Dating Deal Breakers
If you do not know what this term means, it is quite possibly due to the fact that you have not been single recently. Single for the last 36 years, I am very familiar with and knowledgeable of this phrase. Dating can be fun. Dating can be frustrating. Some even purport dating to be like warfare. Not dating at all totally sucks.
In business-speak, here is the definition of a deal-breaker (DB): Significant point that could terminate the negotiation.
Dating really is a negotiation isn’t it? Besides being a fancied up interview, w/food and drinks, dating is all about checking each other out. Assessing one’s DBs. What are we willing to put up with? The first round is usually the physical DBs (a guy 6 inches shorter than me). Next are the socio-economic DBs (lives with parents or has no friends). Then come the political DBs (views Tom DeLay favorably) and don’t get me started on all the various religion DBs. These are the easy ones to figure out, right outta the gate. Once the low-hanging potential DBs are successfully passed, one must investigate deeper to get to those flashing yellows/reds. If you do not know what these terms mean, it is quite possibly due to the fact that you have not been single recently. I certainly do not hold this against you, but I do ask that you read on.
For example, I recently had a date with a guy. (Note: I tried several different adjectives before “guy”, but ultimately went with none, which probably tells you that there will be no second date.) He was fine, polite, handsome, employed. He didn’t yawn, chew gum, exhibit poor grooming skills or smoke. There were positives yet there were negatives. Obviously, the negatives won out. And from his viewpoint, I know he felt the same way about me. And this is OK. I don’t know how many times I have stopped and asked myself this question: “Wait a minute, do I really care that (random guy) hasn’t called back?” (Are you curious about the negatives? In random order: told me how much money he makes, enjoys NASCAR, prefers expensive inanimate objects over pets, talked about his job 70% of the time we were together.)
First dates are a funny thing. There can be so much anticipation, excitement, and nervousness that I hear potential-DBs, semi-digest them and tell myself, “eh, I could put up with that”. But really, when I get home or at least out into the beautiful sunshine and really contemplate it, I resolve: “life is too short to put up with that b*llsh*t.”
So, I press on. Chin up. Lip balm in my cute purse. Stylish shoes on my feet.
Dating and pursuing relationships has changed immensely over the years that I have been an active participant. At first it was walking the hallways in high school, timing a stop at my locker just when I knew the handsome-senior-who-always-ignores-me will pass on his way from smoking at the QT to algebra class. [How many DBs did you spot in that sentence?? See, if you spotted 3 then you are learning something!]

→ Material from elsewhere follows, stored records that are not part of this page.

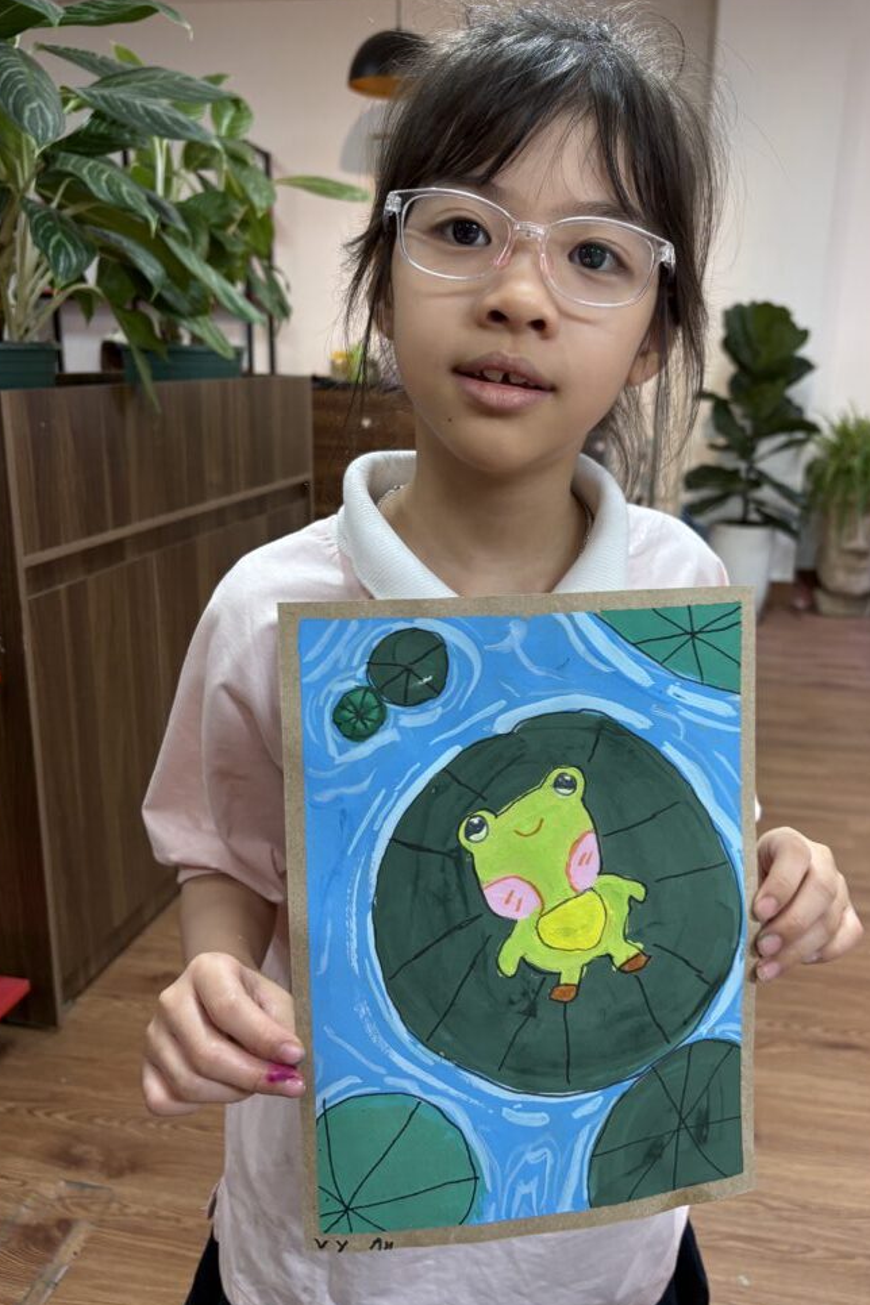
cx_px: 486
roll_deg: -1.2
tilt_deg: -13.5
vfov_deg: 65.5
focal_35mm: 28
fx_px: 1015
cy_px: 638
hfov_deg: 46.3
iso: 125
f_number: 1.6
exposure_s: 1/100
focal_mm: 5.96
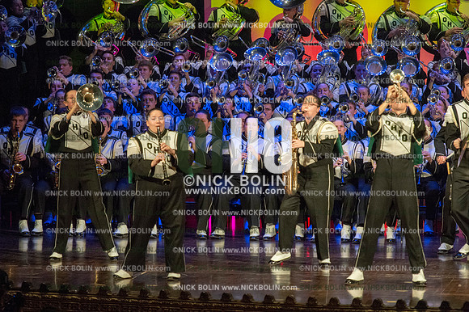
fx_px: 3125
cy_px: 156
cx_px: 234
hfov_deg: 8.6
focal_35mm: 240
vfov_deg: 5.7
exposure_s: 1/400
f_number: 5.6
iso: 8000
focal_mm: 240
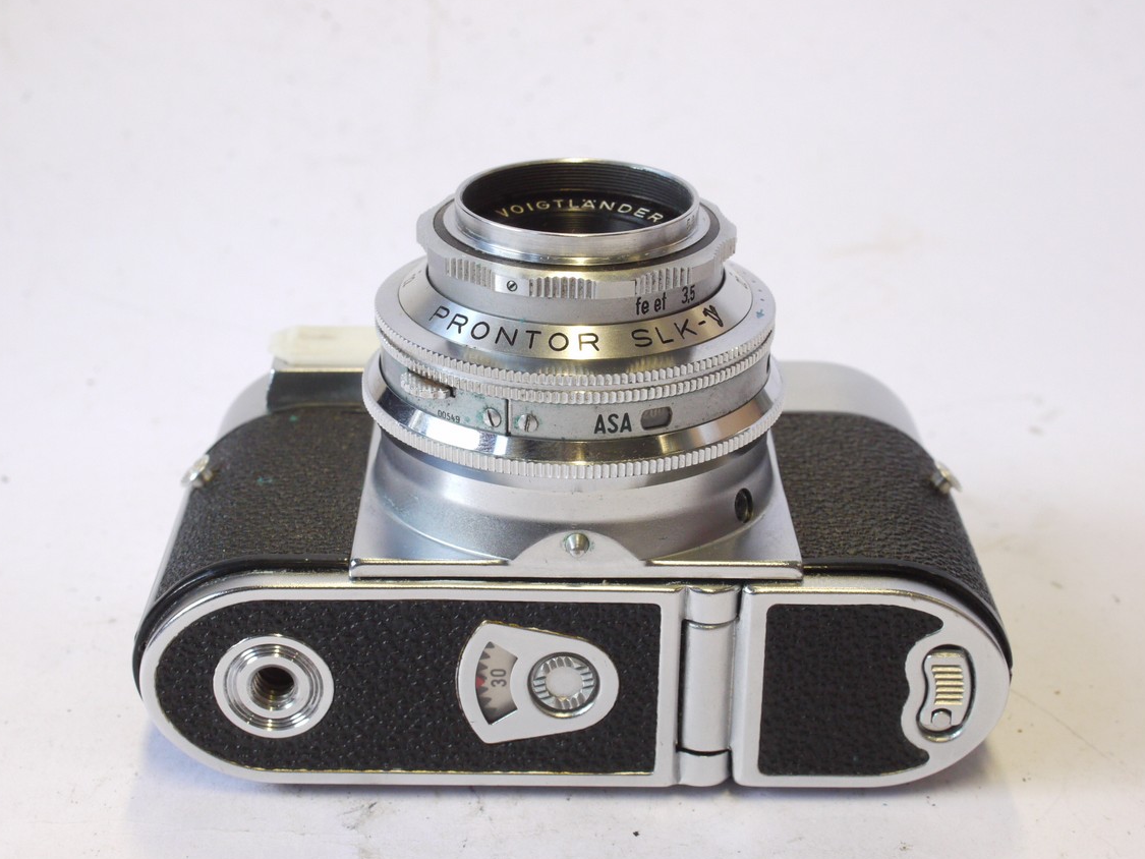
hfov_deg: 30.3
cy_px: 451
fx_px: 2117
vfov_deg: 22.9
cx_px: 548
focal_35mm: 64
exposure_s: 1/40
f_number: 9
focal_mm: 30
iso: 800
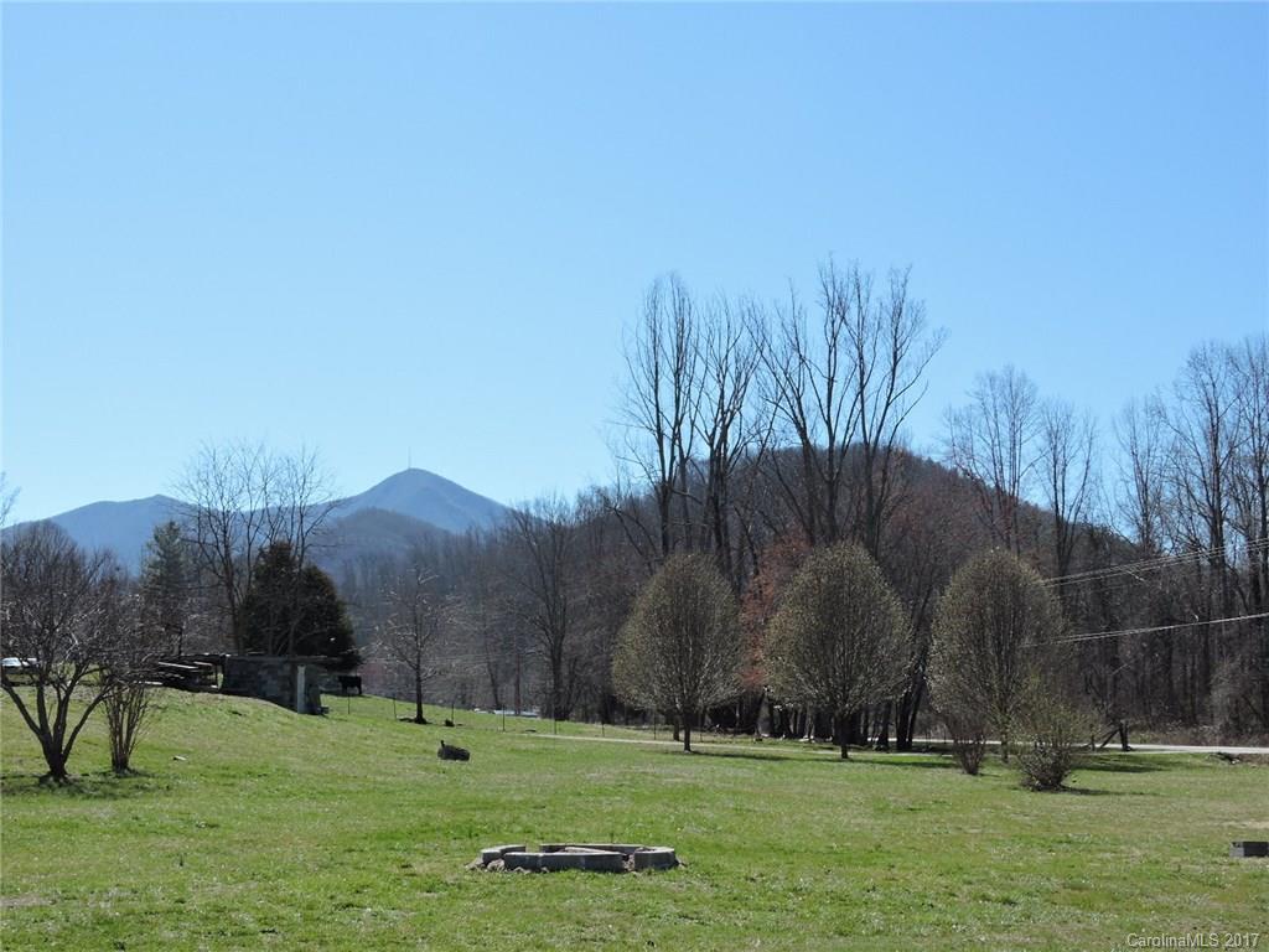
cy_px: 476
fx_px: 1833
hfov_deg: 38.2
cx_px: 634
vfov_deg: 29.1
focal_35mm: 50
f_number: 4
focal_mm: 9
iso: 100
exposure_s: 1/800
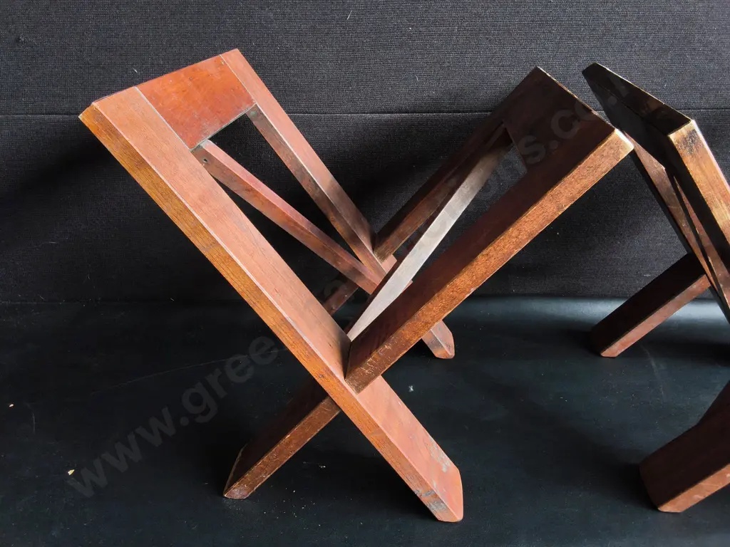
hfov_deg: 65.3
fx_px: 569
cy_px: 274
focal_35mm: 27
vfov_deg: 51.4
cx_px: 365
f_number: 2
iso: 100
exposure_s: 1/100
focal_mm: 2.87
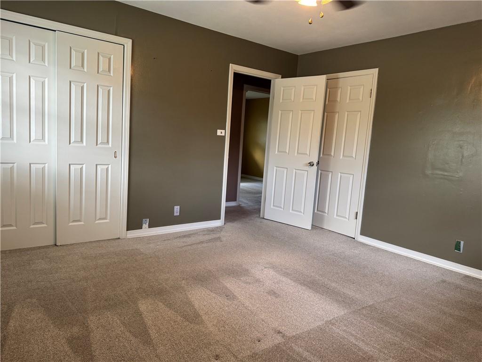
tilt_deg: -7.7
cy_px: 181
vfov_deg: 56.8
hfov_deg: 71.6
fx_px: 334
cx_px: 241
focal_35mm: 24
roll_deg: -4.0
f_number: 1.78
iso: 200
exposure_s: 1/60
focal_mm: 6.76
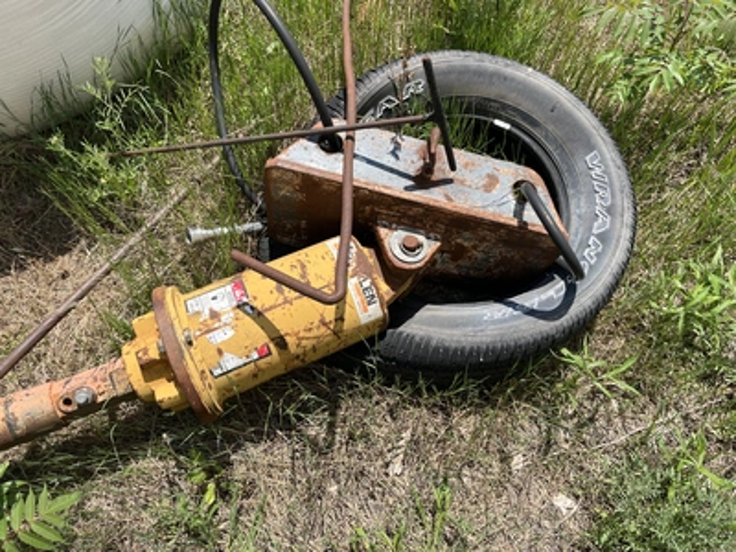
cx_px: 368
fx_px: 553
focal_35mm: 26
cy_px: 276
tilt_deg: -70.5
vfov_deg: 53.1
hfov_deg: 67.3
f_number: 1.6
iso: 50
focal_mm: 5.1
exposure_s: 1/2309
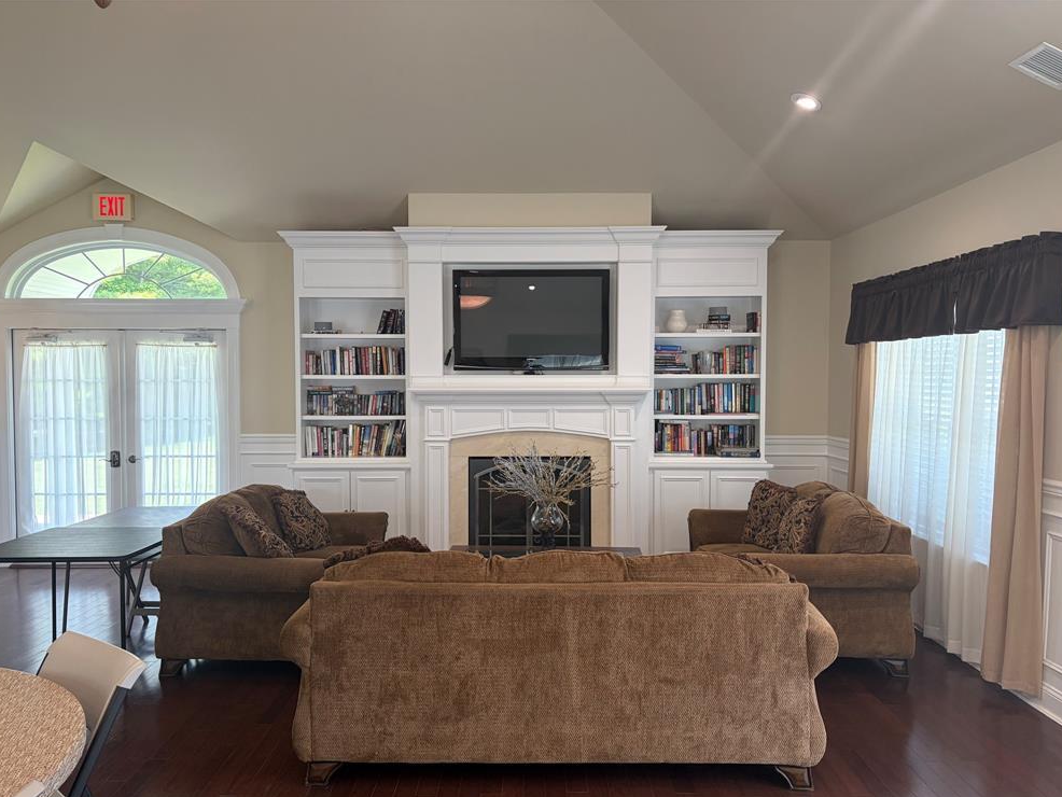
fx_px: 829
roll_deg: +0.5
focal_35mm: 27
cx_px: 521
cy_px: 413
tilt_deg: -1.4
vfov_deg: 51.4
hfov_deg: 65.3
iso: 125
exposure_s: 1/120
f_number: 1.6
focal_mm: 5.96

Then there was college: we were technically adults and everyone was seemingly single, free of baggage, encumbrances and responsibilities. Oh, the salad days.
Finding myself in 2007, in my mid-30s and in a relatively large city; the playing field is completely different: people have weathered starter marriages, lived out in the real world and some have even procreated. The baggage, encumbrances and responsibilities are oh-so plentiful and oh-so teemed with potential DBs. Granted, these can now be acknowledged and 86d within a speed date or with a click of the mouse. Technology. I soldier on. If you do not know what some of these terms mean, it is quite possibly due to the fact that you have not been single recently. I will try to not hold this against you, you lucky happily-paired up b*st*rds.
“Life is short -- until you marry the wrong man and then it gets pretty goddamned long!!” - Madeline in “What Planet Are You From?”